> _Página_:
#####
Animais [por Voltaire]

Que néscio é afirmar que os animais são máquinas privadas do conhecimento e de sentidos, agindo sempre de igual modo, e que não aprendem nada, não se aperfeiçoam, etc.!

Pode lá ser… Então esse pardalzinho que constrói o ninho em semicírculo quando o prende a uma parede, que o constrói num quarto de círculo quando o faz num ângulo e em um círculo num ramo de árvore – faz tudo de igual modo? O cão que ensinaste a obedecer-te durante três meses não estará a saber mais ao cabo desse período do que sabia no início das lições? O canário a quem tentas ensinar uma melodia repete-a logo no mesmo instante, ou não, levarás um certo tempo a fazer-lha decorar? E não reparaste como se engana, com frequência, e vai corrigindo depois?
É só por eu ser dotado de fala que julgas que tenho sentimentos, memória, ideias? Pois bem, não te direi nada; mas vês-me entrar em casa com um ar preocupado, aflito, andar a procurar um papel qualquer com nervosismo, abrir a secretária onde me recorda tê-lo guardado, encontrá-lo afinal, lê-lo jubilosamente. Calculas que passei de um sentimento de aflição para outro de prazer, que sou possuidor de memória e conhecimento.
#####
> _Dados extraídos_:
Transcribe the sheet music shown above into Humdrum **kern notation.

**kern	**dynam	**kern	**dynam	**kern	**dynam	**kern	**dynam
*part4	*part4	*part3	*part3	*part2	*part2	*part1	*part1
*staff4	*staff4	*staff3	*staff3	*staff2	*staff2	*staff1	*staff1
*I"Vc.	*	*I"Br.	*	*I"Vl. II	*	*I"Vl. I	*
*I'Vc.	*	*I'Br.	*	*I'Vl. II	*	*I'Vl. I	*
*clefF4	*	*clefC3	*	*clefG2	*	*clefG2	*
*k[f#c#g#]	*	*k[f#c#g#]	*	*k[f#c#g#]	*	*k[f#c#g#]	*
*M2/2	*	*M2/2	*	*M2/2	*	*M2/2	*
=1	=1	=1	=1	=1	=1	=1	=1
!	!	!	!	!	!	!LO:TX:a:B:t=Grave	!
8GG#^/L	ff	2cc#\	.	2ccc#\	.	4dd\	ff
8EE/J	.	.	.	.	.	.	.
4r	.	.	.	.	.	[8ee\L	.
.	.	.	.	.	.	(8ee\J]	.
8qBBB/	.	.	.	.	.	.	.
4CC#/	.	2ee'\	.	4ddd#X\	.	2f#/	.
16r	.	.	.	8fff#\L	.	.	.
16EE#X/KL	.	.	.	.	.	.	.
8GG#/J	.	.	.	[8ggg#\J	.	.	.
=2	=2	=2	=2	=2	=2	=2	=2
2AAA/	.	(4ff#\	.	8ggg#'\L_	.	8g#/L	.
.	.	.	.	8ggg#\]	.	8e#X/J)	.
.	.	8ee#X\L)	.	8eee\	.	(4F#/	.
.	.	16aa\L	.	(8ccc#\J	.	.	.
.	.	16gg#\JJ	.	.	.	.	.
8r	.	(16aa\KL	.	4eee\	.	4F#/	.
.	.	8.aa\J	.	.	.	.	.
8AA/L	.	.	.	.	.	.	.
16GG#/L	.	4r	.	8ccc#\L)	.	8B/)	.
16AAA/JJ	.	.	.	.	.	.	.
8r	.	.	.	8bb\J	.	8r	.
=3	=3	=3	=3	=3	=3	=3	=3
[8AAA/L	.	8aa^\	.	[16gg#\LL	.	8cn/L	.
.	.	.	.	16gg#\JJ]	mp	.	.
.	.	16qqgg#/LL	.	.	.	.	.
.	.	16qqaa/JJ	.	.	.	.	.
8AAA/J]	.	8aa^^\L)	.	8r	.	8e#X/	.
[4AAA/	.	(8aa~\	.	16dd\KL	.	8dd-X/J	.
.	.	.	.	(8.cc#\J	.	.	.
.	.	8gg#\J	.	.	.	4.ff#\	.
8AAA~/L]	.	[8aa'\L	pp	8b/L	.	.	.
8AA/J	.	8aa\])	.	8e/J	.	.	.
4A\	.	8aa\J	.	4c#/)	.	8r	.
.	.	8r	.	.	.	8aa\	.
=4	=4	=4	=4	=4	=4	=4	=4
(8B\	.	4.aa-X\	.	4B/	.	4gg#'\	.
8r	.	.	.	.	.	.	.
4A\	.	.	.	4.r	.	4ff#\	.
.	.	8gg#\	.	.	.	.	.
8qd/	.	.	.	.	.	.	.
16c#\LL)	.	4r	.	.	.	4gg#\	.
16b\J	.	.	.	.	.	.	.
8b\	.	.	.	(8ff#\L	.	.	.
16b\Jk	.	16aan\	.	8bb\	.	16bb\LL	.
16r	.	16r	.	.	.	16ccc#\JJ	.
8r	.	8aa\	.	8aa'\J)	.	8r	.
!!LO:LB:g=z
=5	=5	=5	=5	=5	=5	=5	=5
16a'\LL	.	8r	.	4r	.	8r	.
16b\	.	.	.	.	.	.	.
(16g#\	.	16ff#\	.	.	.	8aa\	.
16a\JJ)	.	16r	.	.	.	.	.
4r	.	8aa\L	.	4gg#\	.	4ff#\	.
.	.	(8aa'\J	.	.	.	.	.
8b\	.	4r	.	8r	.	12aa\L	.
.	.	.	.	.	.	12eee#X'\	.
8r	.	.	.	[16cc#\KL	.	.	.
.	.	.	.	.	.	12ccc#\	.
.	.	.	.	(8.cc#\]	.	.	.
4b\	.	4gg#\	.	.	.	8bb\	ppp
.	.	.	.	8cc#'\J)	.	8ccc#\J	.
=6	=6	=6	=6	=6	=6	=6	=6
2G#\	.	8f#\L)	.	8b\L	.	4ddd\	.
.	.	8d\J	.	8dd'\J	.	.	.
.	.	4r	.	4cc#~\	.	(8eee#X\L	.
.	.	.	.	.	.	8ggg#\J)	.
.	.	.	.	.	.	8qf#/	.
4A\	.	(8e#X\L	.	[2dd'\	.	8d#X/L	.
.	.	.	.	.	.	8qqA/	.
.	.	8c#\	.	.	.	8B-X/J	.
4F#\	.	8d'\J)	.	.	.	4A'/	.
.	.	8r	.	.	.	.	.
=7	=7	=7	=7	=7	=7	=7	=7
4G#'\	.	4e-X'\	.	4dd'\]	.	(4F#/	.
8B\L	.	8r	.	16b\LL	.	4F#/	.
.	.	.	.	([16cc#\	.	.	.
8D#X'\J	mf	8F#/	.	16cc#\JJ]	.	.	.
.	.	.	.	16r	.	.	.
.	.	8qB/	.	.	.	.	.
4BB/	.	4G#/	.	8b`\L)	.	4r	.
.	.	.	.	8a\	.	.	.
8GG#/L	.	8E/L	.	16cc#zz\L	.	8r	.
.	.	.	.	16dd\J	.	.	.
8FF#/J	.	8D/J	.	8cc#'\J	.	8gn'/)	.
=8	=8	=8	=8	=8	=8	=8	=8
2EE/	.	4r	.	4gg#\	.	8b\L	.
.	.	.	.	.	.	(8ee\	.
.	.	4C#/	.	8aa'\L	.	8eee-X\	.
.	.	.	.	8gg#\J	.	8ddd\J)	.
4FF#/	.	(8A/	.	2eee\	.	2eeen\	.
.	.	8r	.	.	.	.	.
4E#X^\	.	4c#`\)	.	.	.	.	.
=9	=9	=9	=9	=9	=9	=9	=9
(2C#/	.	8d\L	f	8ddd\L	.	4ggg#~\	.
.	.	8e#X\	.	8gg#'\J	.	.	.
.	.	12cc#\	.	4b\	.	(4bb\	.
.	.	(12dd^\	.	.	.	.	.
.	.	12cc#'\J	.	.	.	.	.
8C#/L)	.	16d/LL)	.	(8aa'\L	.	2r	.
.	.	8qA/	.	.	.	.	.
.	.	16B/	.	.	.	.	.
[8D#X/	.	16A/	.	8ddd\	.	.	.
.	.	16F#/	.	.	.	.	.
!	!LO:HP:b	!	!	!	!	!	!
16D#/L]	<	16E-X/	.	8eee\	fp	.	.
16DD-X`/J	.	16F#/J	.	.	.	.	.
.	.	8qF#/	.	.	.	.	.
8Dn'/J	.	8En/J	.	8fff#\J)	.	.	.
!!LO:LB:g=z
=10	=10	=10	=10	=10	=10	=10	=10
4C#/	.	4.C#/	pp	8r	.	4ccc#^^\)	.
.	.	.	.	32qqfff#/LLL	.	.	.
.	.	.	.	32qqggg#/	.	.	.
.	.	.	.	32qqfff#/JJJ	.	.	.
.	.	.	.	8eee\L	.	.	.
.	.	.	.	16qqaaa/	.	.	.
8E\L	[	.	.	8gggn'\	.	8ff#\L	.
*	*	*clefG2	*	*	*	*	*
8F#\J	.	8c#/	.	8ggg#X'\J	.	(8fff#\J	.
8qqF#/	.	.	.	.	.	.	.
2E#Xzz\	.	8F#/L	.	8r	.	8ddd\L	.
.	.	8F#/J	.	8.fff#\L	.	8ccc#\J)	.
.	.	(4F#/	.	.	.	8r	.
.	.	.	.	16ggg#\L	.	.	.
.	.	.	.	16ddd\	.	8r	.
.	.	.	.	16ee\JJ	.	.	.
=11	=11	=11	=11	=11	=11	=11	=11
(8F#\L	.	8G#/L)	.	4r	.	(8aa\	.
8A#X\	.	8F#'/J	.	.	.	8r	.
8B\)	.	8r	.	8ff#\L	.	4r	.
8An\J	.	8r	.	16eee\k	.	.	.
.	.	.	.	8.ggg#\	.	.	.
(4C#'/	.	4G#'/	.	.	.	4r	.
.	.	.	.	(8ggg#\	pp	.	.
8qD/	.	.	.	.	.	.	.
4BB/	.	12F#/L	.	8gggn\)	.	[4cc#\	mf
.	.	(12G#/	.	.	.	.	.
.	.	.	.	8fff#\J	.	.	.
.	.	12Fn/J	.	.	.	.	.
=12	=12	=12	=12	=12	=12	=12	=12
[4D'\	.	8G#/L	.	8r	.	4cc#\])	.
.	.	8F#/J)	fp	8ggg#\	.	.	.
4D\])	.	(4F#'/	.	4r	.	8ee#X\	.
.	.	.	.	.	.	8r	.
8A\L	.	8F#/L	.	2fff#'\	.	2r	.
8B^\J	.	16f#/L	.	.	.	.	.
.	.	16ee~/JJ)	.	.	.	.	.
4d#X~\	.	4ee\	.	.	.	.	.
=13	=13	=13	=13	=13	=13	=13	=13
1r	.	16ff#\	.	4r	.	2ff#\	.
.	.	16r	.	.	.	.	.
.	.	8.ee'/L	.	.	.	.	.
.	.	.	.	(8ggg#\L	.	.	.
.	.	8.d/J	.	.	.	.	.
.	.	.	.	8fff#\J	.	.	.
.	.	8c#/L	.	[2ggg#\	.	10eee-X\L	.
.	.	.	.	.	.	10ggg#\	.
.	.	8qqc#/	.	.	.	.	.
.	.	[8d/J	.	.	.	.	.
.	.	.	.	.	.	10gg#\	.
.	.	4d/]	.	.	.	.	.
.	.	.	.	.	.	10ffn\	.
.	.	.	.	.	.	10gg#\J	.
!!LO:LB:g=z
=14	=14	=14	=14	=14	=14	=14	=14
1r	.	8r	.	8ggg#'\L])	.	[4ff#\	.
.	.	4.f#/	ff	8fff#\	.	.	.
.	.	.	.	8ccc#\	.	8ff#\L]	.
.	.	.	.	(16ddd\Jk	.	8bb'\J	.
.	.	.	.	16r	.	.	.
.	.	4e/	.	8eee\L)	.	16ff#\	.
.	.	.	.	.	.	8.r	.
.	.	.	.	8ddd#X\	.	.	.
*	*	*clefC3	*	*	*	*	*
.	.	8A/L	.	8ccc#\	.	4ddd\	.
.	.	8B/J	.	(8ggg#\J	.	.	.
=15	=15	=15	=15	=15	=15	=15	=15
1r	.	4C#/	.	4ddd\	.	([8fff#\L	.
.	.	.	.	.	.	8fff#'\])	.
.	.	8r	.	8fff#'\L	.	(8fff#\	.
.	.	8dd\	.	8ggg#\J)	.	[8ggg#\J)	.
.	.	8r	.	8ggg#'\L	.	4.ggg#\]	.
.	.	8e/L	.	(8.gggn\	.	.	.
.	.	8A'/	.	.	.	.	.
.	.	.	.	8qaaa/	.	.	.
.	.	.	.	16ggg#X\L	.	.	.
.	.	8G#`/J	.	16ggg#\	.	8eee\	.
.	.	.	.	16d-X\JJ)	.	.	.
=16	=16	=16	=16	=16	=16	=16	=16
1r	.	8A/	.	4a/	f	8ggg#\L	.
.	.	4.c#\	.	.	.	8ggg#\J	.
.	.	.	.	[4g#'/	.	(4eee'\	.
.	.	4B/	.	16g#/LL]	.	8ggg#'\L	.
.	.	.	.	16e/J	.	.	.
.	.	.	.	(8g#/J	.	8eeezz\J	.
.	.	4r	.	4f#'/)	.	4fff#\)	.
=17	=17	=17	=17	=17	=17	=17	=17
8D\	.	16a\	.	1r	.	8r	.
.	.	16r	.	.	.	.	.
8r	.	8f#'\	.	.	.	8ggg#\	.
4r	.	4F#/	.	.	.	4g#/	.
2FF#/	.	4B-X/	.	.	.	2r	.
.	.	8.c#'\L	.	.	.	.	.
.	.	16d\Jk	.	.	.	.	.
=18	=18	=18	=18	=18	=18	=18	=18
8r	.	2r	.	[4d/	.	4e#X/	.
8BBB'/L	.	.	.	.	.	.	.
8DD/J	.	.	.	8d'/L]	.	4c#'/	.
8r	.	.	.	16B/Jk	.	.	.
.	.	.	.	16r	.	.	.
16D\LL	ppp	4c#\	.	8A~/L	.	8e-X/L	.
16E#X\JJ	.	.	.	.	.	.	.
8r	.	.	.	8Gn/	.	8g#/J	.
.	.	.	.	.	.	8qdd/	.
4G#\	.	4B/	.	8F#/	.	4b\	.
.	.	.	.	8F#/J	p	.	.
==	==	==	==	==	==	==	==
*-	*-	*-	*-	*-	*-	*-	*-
#####
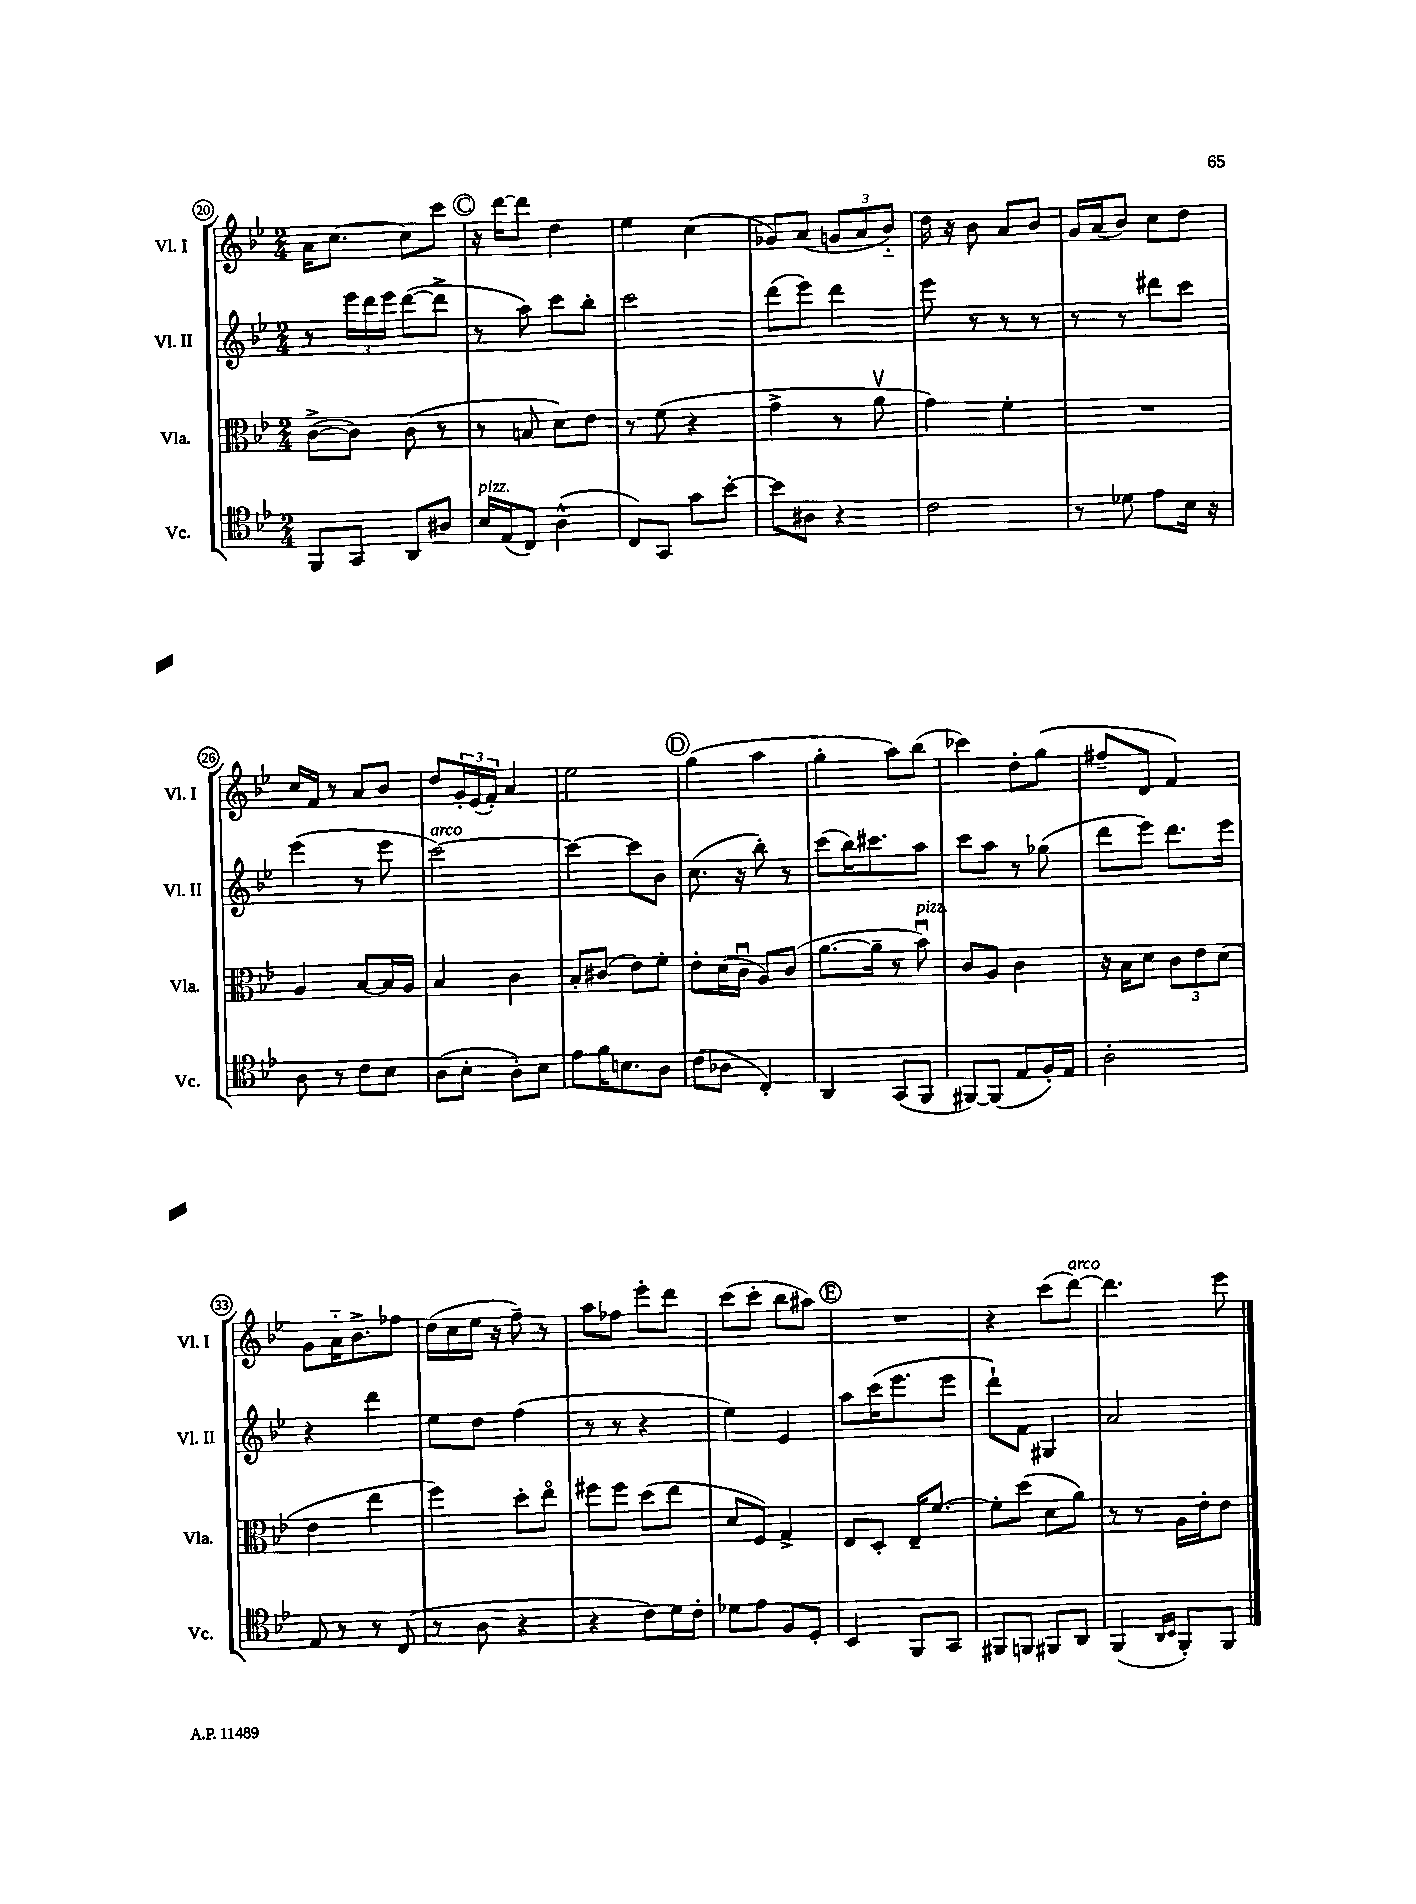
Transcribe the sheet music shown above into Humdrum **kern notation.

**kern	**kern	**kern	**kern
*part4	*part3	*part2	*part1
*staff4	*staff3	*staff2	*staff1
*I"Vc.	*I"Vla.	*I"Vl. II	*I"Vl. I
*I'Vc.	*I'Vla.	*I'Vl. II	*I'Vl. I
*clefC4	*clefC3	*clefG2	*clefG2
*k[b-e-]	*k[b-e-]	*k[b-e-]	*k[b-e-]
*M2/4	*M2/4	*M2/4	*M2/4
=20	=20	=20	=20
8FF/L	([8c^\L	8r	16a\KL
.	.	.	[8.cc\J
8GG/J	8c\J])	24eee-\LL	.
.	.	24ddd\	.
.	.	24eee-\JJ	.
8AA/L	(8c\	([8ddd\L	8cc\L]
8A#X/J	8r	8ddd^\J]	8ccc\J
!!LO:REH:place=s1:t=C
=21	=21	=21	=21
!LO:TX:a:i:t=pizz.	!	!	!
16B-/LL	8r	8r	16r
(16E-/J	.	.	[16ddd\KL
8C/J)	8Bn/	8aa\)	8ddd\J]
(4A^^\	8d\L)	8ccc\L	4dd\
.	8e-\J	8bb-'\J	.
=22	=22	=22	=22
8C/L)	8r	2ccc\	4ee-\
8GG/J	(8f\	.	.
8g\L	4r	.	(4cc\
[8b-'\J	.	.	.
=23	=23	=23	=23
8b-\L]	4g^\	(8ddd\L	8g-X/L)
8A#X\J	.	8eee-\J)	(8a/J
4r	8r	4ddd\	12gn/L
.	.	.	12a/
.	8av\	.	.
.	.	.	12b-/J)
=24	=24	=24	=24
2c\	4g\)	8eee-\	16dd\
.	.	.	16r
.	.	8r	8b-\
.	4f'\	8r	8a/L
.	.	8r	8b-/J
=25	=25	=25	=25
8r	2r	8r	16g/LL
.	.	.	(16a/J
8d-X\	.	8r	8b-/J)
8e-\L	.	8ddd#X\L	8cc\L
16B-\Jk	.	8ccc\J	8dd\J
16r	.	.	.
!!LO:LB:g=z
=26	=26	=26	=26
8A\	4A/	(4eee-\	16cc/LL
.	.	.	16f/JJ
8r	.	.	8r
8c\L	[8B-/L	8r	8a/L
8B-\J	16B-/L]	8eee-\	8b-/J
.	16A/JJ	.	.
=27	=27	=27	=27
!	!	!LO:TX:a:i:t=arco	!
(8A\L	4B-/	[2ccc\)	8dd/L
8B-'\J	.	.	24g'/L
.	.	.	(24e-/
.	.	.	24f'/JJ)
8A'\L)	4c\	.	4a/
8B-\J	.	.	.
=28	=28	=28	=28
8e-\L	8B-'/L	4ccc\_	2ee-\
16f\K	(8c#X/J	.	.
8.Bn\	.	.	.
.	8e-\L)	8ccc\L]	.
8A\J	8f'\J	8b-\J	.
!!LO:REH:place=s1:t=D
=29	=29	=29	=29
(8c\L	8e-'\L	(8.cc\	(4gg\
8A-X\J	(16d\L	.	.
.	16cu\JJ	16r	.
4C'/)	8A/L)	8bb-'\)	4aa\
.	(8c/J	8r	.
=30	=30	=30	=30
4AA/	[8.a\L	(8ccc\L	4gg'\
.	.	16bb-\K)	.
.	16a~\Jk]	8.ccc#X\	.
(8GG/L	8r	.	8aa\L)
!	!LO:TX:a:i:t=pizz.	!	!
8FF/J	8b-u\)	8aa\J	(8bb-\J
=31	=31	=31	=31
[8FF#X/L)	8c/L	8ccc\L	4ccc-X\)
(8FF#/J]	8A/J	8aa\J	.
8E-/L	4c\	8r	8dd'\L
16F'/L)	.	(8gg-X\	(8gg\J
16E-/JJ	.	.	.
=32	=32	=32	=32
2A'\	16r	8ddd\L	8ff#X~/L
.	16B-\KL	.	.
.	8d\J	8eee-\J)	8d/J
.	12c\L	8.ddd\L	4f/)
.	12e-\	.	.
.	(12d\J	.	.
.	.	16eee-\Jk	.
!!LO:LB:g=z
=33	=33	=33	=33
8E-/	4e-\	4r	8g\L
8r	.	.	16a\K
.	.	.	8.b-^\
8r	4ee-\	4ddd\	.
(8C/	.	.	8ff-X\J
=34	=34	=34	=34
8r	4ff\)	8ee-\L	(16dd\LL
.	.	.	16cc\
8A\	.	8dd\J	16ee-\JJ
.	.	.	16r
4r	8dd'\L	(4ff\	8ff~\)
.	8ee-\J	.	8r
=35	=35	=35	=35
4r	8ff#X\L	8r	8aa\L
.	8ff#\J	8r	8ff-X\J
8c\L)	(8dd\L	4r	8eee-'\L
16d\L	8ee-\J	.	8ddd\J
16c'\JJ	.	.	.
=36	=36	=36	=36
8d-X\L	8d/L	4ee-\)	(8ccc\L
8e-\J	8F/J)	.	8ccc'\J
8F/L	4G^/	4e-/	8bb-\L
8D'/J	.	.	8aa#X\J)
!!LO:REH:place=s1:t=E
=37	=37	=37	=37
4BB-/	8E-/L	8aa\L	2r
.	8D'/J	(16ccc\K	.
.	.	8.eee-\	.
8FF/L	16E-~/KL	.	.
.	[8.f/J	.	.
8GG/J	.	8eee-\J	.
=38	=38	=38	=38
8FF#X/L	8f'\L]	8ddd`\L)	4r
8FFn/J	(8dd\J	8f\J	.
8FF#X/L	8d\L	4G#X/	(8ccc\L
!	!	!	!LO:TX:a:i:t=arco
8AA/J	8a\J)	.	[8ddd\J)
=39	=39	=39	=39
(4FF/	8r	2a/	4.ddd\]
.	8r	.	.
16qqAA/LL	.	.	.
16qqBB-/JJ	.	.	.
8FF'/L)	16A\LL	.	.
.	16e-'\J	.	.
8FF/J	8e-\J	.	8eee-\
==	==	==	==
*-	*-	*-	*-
#####
> _Tarefa_:
Reproduza sem alterações o trecho do texto sobre os animais que começa em "Pode lá ser…" e termina em "vai corrigindo depois?".

> _Resposta_:
Pode lá ser… Então esse pardalzinho que constrói o ninho em semicírculo quando o prende a uma parede, que o constrói num quarto de círculo quando o faz num ângulo e em um círculo num ramo de árvore – faz tudo de igual modo? O cão que ensinaste a obedecer-te durante três meses não estará a saber mais ao cabo desse período do que sabia no início das lições? O canário a quem tentas ensinar uma melodia repete-a logo no mesmo instante, ou não, levarás um certo tempo a fazer-lha decorar? E não reparaste como se engana, com frequência, e vai corrigindo depois?